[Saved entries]
□ □ □ □ □ □ □

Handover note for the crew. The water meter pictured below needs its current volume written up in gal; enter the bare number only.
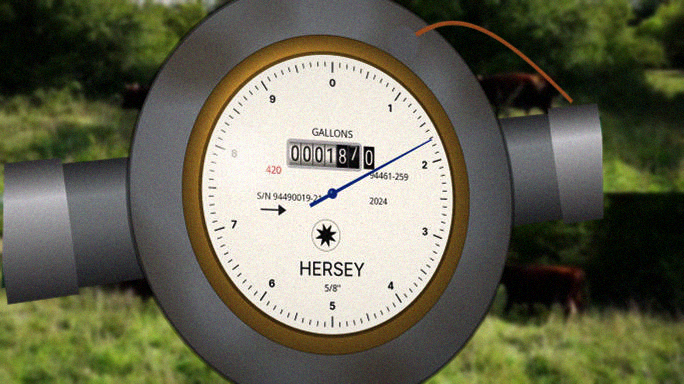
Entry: 1871.7
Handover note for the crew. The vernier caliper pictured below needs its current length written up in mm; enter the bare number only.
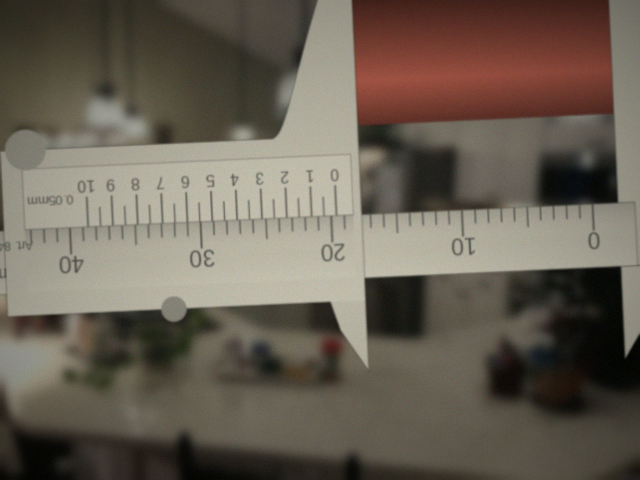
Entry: 19.6
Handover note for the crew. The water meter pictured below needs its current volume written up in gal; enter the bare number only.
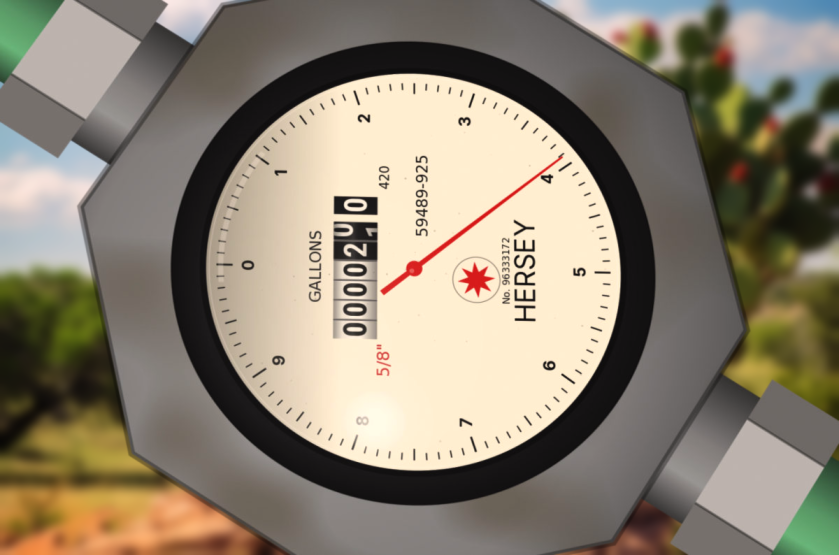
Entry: 203.9
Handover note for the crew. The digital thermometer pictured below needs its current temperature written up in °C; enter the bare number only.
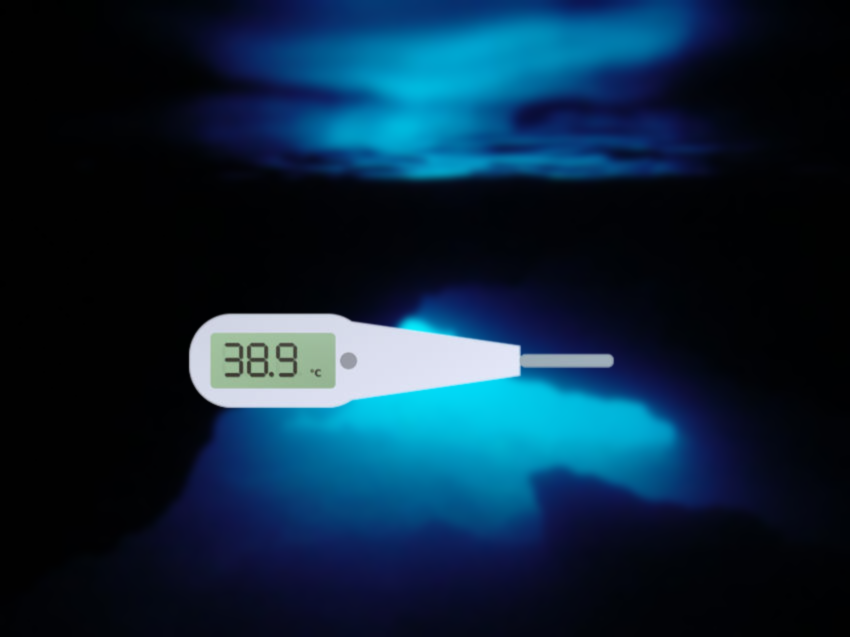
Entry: 38.9
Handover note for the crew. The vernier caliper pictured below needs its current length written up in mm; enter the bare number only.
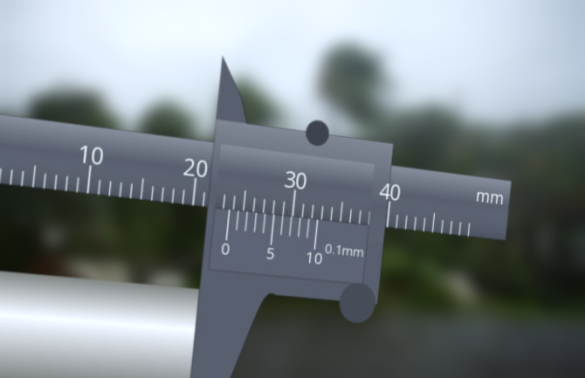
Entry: 23.6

□ □ □ □ □ □ □

**TASK INSTRUCTIONS**
Print all of the records above word for word, leaving out the pictures.

**ANSWER SECTION**
Handover note for the crew. The water meter pictured below needs its current volume written up in gal; enter the bare number only.
Entry: 1871.7
Handover note for the crew. The vernier caliper pictured below needs its current length written up in mm; enter the bare number only.
Entry: 19.6
Handover note for the crew. The water meter pictured below needs its current volume written up in gal; enter the bare number only.
Entry: 203.9
Handover note for the crew. The digital thermometer pictured below needs its current temperature written up in °C; enter the bare number only.
Entry: 38.9
Handover note for the crew. The vernier caliper pictured below needs its current length written up in mm; enter the bare number only.
Entry: 23.6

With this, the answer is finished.